If you want to engage in a transaction with someone, you are certainly facing their judgement. Try to rent a room while lugging a guitar and amp, or a bag of Sudafed and glass beakers, if you don’t believe me.
You stand before private citizens in this way every day. Why are you friends with some people, but not others? Isn’t that discriminatory to them? Why do you only donate to a Lutheran (or whatever) church? Why do you only root for the U.K. Wildcats (or whoever)?
You keep repeating this as an axiom, because you don’t seem to understand that it can be disagreed with. What you’ve nicely illustrated is that the CRA subjects privately-owned property to some of the same requirements for equality that our various governments are subject to. This is why I called it quasi-public; it treats Bob’s Rib Shack as though it were the Commonwealth of Virginia legislature. And it’s not like Bob gets a state senator’s salary for his trouble.
Another notion to consider is that the business about highways and interstate commerce is what allowed Congress to pass the law (it otherwise being unconstitutional on that basis), it was never meant to justify the law’s merits the way you are doing. If it weren’t for the Interstate Commerce Clause, Congress could have and would have made the law applicable to all hotels, restaurants, and such. The fact that the businesses served interstate customers was a legal necessity, not a moral one.
It’s not like Rolleston or Bob of Bob’s Rib Shack get a say in where the highways are built, or can politely ask that they be diverted so that interstate customers don’t come to their door.
QUOTE=Human Action;16287415]Well, the question was “What is harm?”, that’s how. Want to try again?
I think we have wildly different ideas of what it means to infringe upon liberties, what level of harm rises to the level of malum in se as opposed to malum prohibitum, and what the “law of the jungle” looks like.
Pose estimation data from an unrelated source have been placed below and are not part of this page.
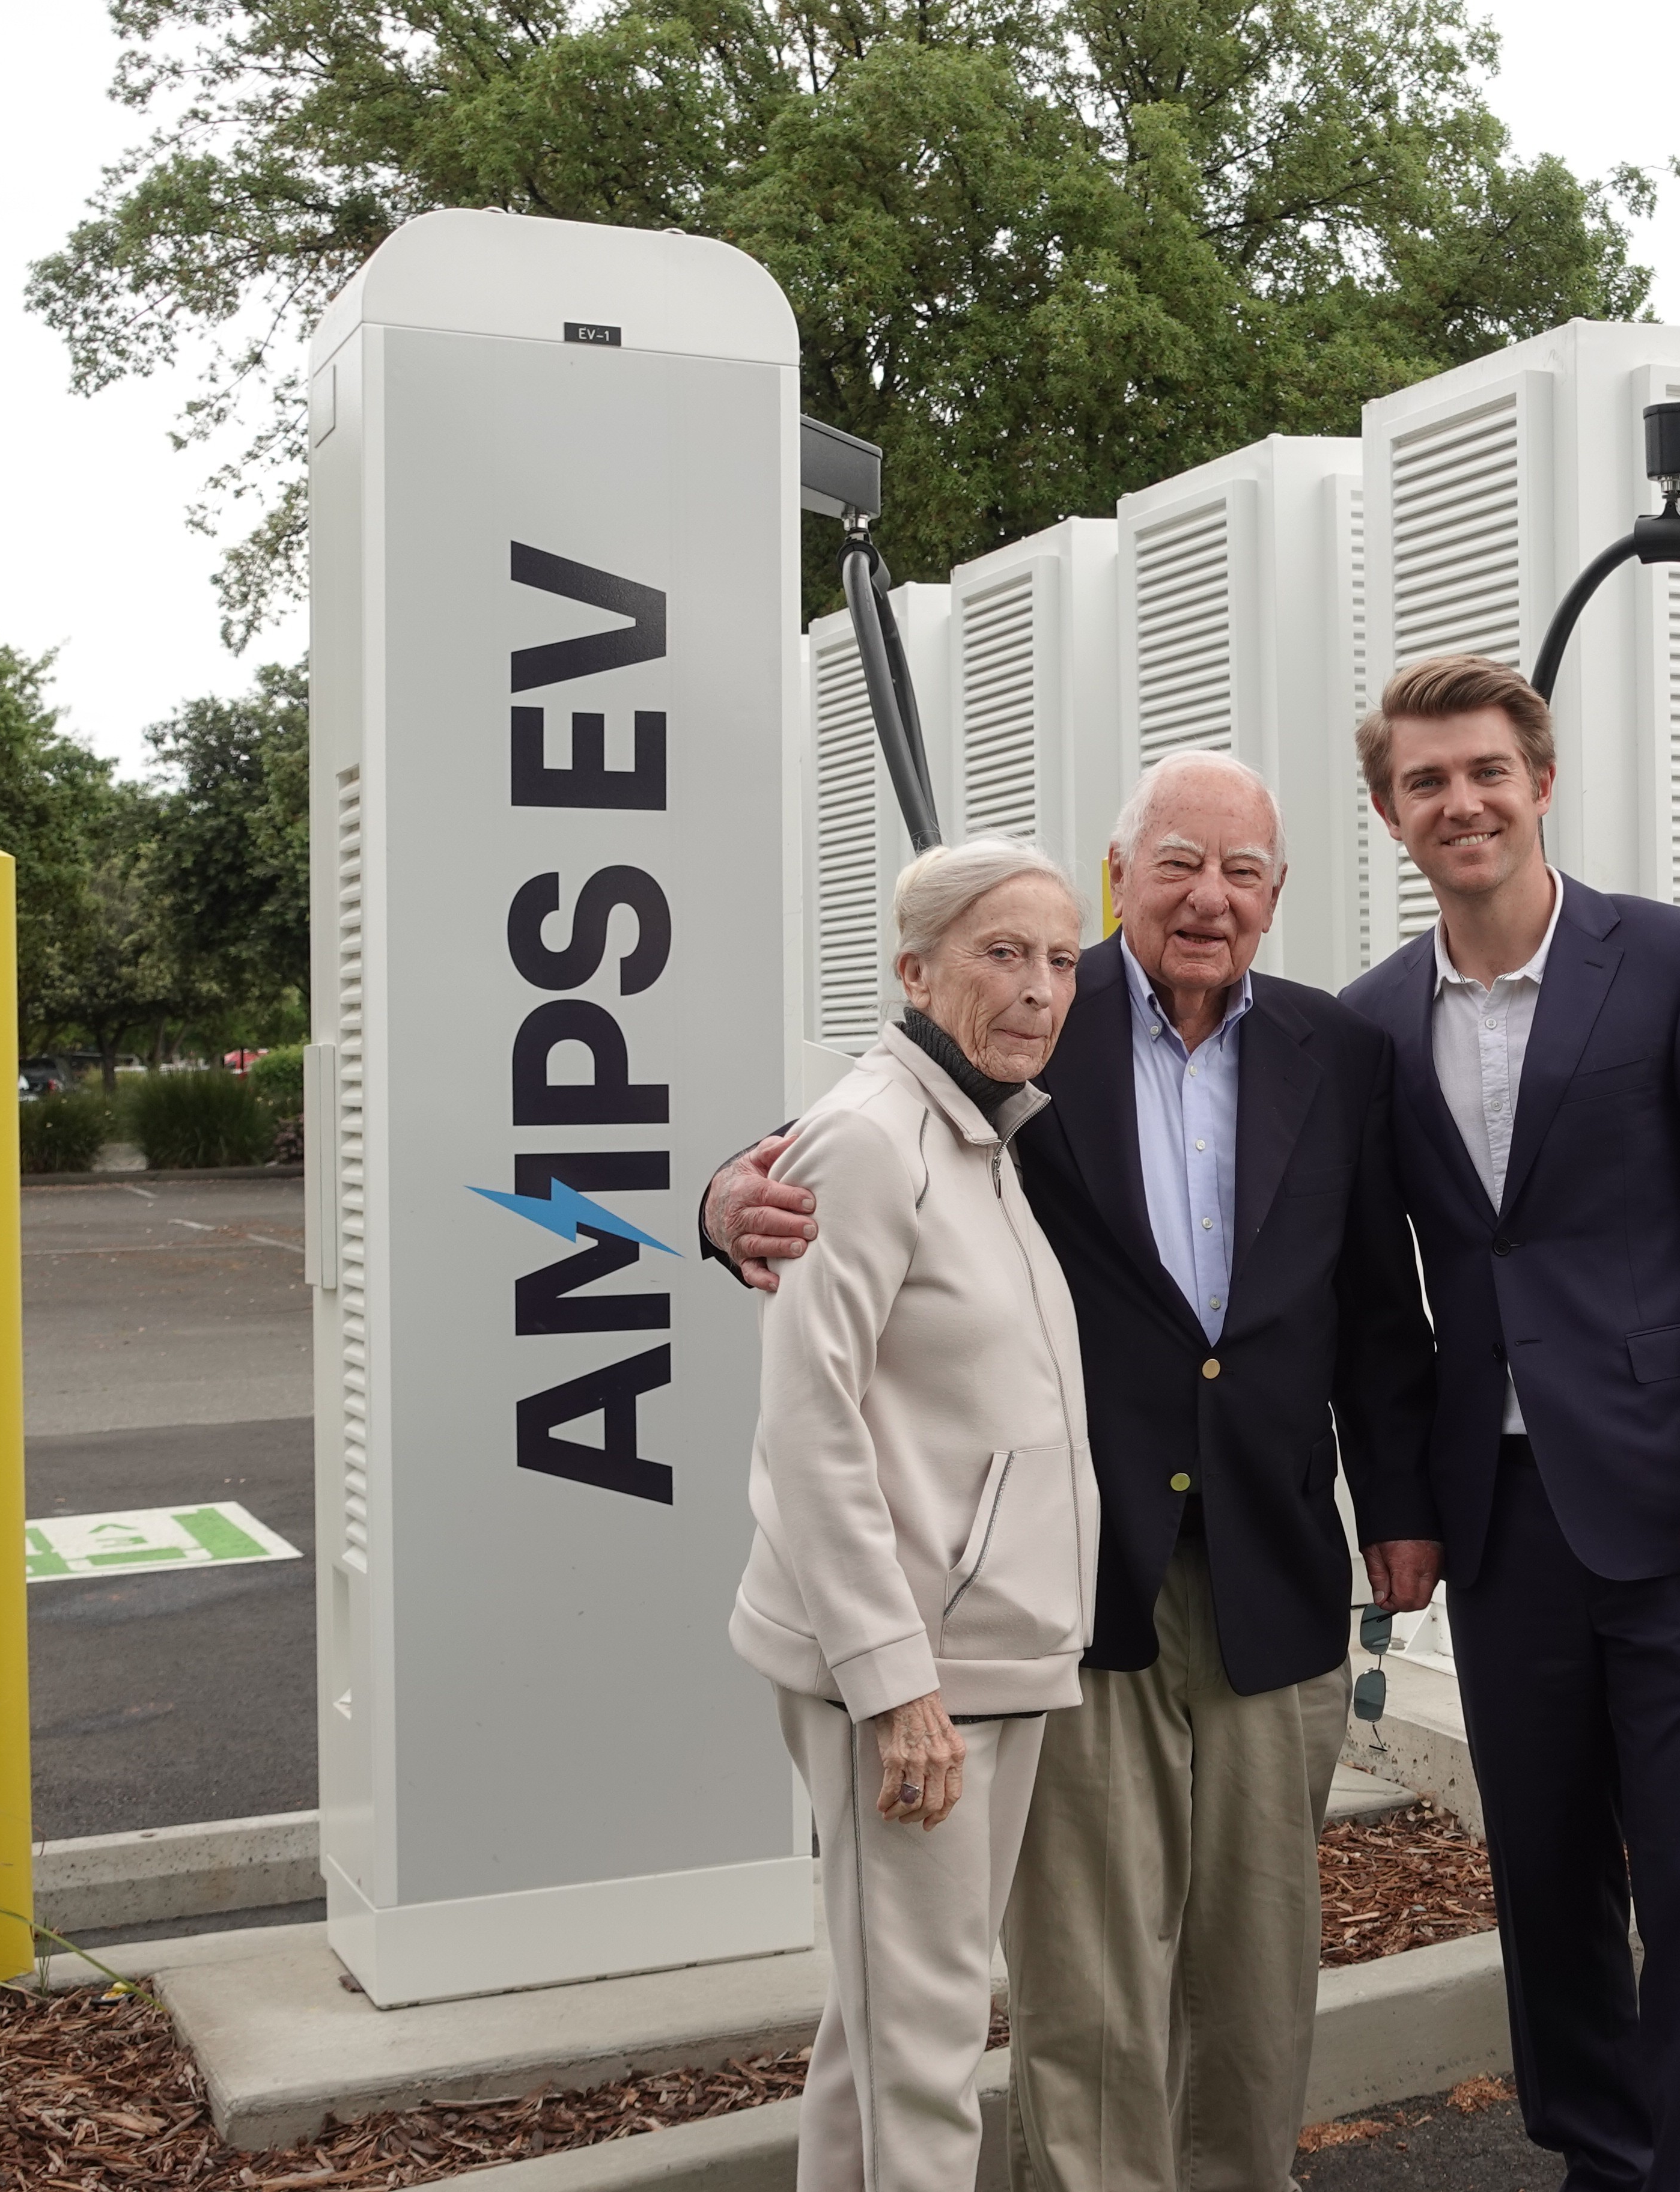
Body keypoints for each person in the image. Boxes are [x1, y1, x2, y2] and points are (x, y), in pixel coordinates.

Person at [703, 750, 1441, 2192]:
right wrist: (727, 1195)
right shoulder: (1032, 1008)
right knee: (1088, 1975)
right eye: (1178, 863)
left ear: (1277, 894)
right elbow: (858, 1132)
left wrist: (1401, 1506)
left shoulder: (1338, 1050)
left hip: (1275, 1560)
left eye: (1243, 872)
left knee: (1257, 1959)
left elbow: (1375, 1302)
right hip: (1077, 1576)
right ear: (1120, 879)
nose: (1210, 897)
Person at [1341, 654, 1680, 2192]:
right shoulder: (1370, 1023)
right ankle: (1601, 2160)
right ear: (1390, 814)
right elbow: (1379, 1300)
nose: (1461, 802)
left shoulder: (1679, 961)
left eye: (1487, 770)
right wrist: (1398, 1503)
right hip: (1496, 1515)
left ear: (1540, 783)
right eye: (1426, 781)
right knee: (1543, 1869)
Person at [730, 838, 1100, 2192]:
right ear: (915, 972)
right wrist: (895, 1685)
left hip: (985, 1655)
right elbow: (809, 1421)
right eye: (1003, 954)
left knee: (887, 2026)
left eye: (1061, 959)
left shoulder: (981, 1132)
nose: (1040, 988)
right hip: (910, 1675)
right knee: (925, 2048)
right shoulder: (873, 1139)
If actual, tangible harm is done - theft, bodily injury, death, destruction of property - then the government has a legitimate duty to intervene. When harm is intangible - obscenity, wounded pride, disrespect, inconvenience - then the government generally does not have a legitimate duty to intervene. What harm is done by being made to feel inferior by a hotel owner’s policy (as opposed to a government policy, ie segregation) is entirely personal and subjective. Being assaulted or stolen from is not, and thus is a matter for the courts.
[/QUOTE]
So what you are saying now is that the government only has a legitimate duty to protect the strong white majority from the dark-skinned weak minority from trespassing on the white people’s property that they have opened to the public
selling services and commodities that are essential for interstate travel.
So tough luck for black folks in Liberteria - quit bitching because your race doesn’t have the power of wealth and property that the white majority has to make your travel as convenient as it is for whites.
The Law of the Jungle rules in Libertaria after all when the strong are white and the weak are black.
Can you seriously not tell me what “harm” means, as in harm that justifies government intervention? You’re 0 for 3 on even attempting to answer a basic, relevent, simple question that I was able to answer some time ago.
In Libertaria, you go eat at one of the many, many, many establishments that cares about money more than personal hatreds, because in Libertaria there are no segregation laws. In time, establishments that segregate based on race become as uncommon as ones that exclude women, servicemen, non-union members, gingers, or any other classification, becuase turning away customers is bad for business.